Azure Kubernetes Services (Beta)
beta
This is a beta Integration, which lets you implement and test pre-release software. Since the integration is beta, it might contain bugs. Updates to the integration during the beta phase might include non-backward compatible features. We appreciate your feedback on the quality and usability of the integration to help us identify issues, fix them, and continually improve.

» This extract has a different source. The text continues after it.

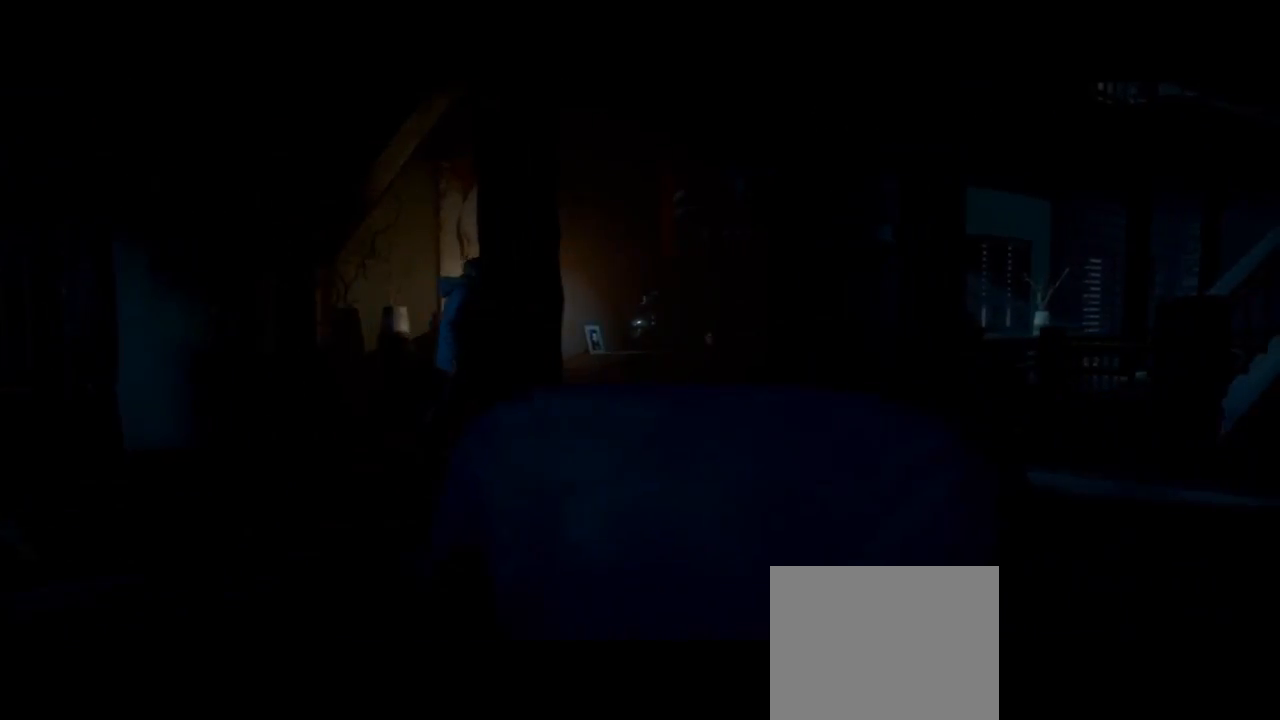
{"buttons": [], "left_stick": "up", "right_stick": "center", "events": [[167, "left_stick", "up"]]}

Deploy and manage containerized applications with a fully managed Kubernetes service.
This integration was integrated and tested with API version 2020-09-01 of AKS.
Note: The integration is in beta as it uses a preview version of the AKS API. The stable AKS API version does not contain all required endpoints used in some of the integration commands.
Authorization#
In both options below, the device authorization grant flow is used.
In order to connect to the Azure Kubernetes Services using either Cortex XSOAR Azure App or the Self-Deployed Azure App:
- Fill in the required parameters.
- Run the !azure-ks-auth-start command.
- Follow the instructions that appear.
- Run the !azure-ks-auth-complete command.
At end of the process you'll see a message that you've logged in successfully.
Cortex XSOAR Azure App#
In order to use the Cortex XSOAR Azure application, use the default application ID (ab217a43-e09b-4f80-ae93-482fc7a3d1a3).
You only need to fill in your subscription ID and resource group name. For more details, follow Azure Integrations Parameters.
Self-Deployed Azure App#
To use a self-configured Azure application, you need to add a new Azure App Registration in the Azure Portal.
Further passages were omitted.